Write the lines below out exactly, dropping each picture.
Supplied information section start
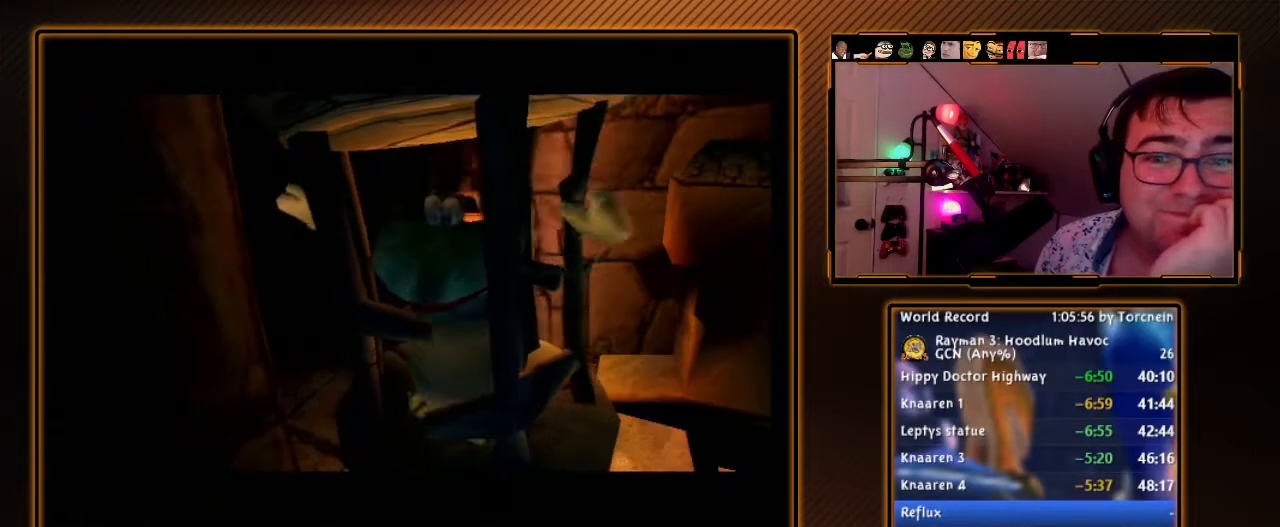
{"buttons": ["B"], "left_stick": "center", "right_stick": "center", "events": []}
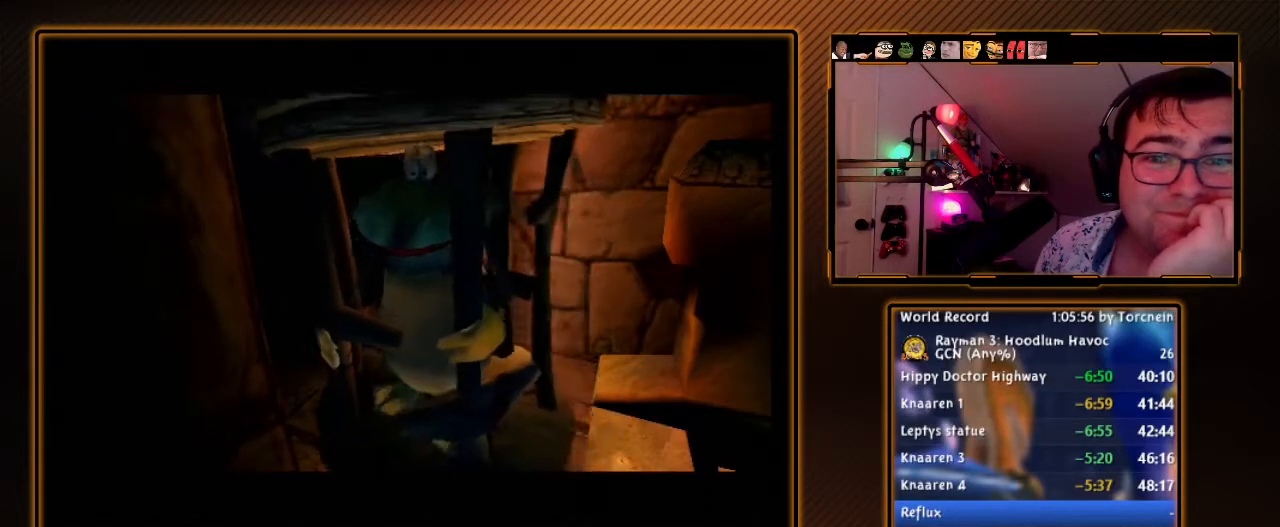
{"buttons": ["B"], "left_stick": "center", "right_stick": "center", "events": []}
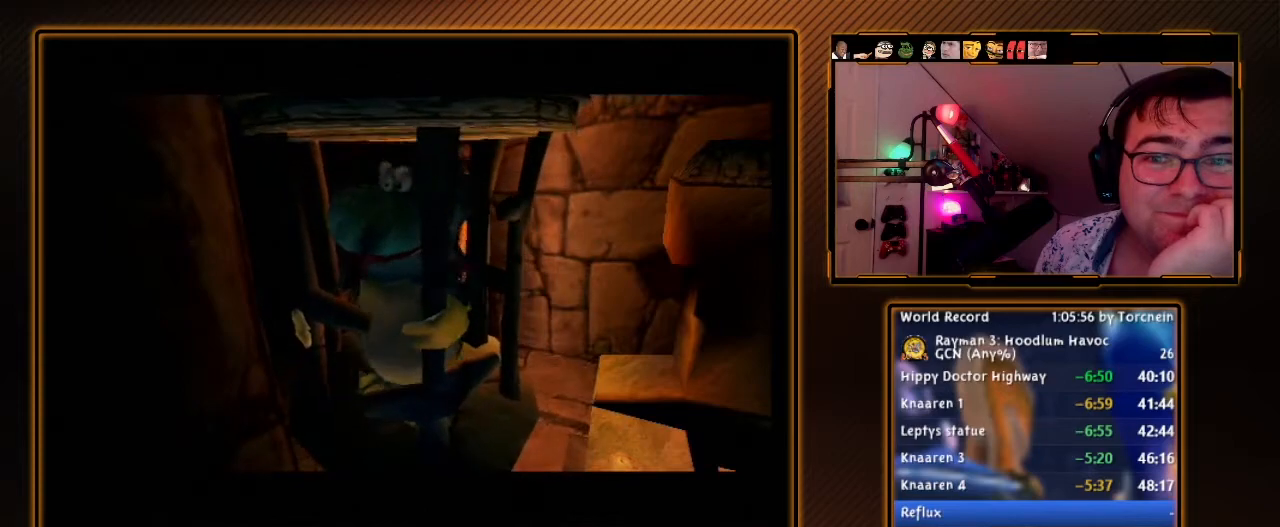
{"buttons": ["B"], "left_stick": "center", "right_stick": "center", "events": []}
Supplied information section end
* Exercise answer *
{"buttons": ["B"], "left_stick": "center", "right_stick": "center", "events": []}
{"buttons": ["B"], "left_stick": "center", "right_stick": "center", "events": []}
{"buttons": ["B"], "left_stick": "center", "right_stick": "center", "events": []}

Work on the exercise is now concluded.